The Incredible Shrinking Toilet Paper | The Source Weekly - Bend

The Incredible Shrinking Toilet Paper

Today The Eye turns from inconsequential matters like health care reform, the state budget deficit and real estate fraud and focuses on an issue of more intimate concern to our readers: the shrinking size of the toilet paper in public restrooms.

I’ve been noticing this trend for the past couple of years, but I was pushed over the brink of outrage when I went into the men’s room in Café Yumm in the Old Mill District the other day and saw a roll of toilet paper that appeared to have been made for a dollhouse.

An actual side-by-side measurement of the mini-toilet paper next to a piece of normal, home-style toilet paper (from my own home, actually) revealed that the teeny-weeny toilet paper is a mere 3.75” in width compared to 4.5” for the “regular” version – a difference of a full three-quarters of an inch.

(NOTE: The toilet paper sold to the public for home consumption has been decreasing in width too, by about half an inch, but that’s a different issue.)

Moreover, the restaurant mini-toilet paper is made of a flimsy, wimpy, gossamer substance that looks like it might have been woven from spider webs. (On second thought, it doesn’t – spider webs would be stronger.) This pathetic stuff is barely adequate for wiping a child’s nose, much less performing the more robust function for which it was ostensibly intended.

What’s the motive behind the shrinkage? Well, it could be cost savings. Or, because Café Yumm tries to project such an eco-conscious image, it could be a “green” gesture. Saving trees, reducing carbon emissions and all that.

Either way it doesn’t make sense – because a patron is going to have to reel off about 40 feet of the stuff to get the job done properly.

Personally, I would rather feed a dime or quarter into a dispenser to get a supply of real toilet paper than have to deal with this pathetic substitute.

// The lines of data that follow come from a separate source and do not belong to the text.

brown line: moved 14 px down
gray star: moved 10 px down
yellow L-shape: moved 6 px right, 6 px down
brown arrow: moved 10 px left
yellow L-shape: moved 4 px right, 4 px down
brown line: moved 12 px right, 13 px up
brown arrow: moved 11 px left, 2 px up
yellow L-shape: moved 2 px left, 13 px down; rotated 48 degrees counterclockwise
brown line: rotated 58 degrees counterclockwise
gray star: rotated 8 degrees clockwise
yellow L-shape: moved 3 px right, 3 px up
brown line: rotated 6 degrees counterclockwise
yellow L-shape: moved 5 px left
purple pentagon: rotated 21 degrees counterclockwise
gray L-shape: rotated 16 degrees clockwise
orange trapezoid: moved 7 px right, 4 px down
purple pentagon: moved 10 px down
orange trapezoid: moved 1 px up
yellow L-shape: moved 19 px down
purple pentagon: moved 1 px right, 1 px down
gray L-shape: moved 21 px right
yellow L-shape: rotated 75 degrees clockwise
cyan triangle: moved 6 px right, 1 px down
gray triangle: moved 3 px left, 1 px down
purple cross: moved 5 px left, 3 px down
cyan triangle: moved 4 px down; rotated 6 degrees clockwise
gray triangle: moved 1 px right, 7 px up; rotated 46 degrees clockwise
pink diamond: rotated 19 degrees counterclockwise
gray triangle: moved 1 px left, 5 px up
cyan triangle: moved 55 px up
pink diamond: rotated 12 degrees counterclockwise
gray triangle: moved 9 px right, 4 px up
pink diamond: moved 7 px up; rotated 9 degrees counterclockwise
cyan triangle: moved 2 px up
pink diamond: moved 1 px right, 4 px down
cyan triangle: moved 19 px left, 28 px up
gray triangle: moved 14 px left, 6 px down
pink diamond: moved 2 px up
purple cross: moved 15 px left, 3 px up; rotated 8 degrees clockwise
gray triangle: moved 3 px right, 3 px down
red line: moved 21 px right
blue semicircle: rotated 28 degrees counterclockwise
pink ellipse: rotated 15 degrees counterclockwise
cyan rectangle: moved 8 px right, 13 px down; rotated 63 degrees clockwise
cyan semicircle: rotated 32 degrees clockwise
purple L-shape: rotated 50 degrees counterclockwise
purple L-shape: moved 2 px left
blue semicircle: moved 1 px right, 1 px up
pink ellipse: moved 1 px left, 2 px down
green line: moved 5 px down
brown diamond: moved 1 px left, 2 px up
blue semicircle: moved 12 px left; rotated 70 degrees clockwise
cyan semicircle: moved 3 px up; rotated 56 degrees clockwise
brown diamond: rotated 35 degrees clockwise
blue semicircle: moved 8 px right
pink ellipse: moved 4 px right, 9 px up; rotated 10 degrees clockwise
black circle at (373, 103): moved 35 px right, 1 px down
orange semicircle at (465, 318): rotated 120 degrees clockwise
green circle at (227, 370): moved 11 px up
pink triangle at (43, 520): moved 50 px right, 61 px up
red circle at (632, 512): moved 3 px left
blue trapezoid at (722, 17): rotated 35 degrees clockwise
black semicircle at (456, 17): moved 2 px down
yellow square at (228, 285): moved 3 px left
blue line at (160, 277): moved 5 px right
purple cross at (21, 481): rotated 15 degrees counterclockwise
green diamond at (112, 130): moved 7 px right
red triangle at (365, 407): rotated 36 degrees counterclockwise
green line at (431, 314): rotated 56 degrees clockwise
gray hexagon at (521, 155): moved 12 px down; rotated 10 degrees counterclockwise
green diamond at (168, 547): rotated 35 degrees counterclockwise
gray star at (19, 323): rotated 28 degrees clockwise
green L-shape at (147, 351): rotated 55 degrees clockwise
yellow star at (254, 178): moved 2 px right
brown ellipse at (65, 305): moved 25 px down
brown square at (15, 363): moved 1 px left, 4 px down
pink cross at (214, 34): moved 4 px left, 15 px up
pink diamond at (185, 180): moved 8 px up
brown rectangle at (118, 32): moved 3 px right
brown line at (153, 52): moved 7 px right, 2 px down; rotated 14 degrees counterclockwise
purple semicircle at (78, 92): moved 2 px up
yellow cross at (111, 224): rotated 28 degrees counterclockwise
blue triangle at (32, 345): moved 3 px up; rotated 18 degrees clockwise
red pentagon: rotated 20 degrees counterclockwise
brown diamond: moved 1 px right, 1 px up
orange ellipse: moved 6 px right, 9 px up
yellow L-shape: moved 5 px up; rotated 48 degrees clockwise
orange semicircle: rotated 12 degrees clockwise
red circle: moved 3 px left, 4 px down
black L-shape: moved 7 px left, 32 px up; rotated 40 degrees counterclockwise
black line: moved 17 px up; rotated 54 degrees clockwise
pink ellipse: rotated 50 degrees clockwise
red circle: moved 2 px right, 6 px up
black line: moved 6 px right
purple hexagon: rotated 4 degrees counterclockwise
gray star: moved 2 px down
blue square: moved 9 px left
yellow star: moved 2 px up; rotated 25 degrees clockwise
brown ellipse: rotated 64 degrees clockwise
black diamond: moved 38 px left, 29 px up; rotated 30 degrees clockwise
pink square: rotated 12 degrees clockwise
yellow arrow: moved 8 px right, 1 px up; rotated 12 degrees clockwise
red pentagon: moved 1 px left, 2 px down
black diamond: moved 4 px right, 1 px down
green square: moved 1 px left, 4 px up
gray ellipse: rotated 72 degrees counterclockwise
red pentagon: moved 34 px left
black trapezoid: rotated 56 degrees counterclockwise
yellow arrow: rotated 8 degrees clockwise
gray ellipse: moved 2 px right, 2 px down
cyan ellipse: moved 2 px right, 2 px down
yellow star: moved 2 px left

But why should we have to? Doesn’t restaurant food cost enough these days to expect the management to provide us with decent, functional toilet paper instead of this … this … excremental substitute?

It’s time to call the restaurants that perpetrate this fraud to account, and I look forward to getting help from the readers of this blog to do it. Let me know about inadequate toilet paper when you find it and I’ll pass the word on.

You can even mail or drop off samples at the Source as evidence – unused, of course.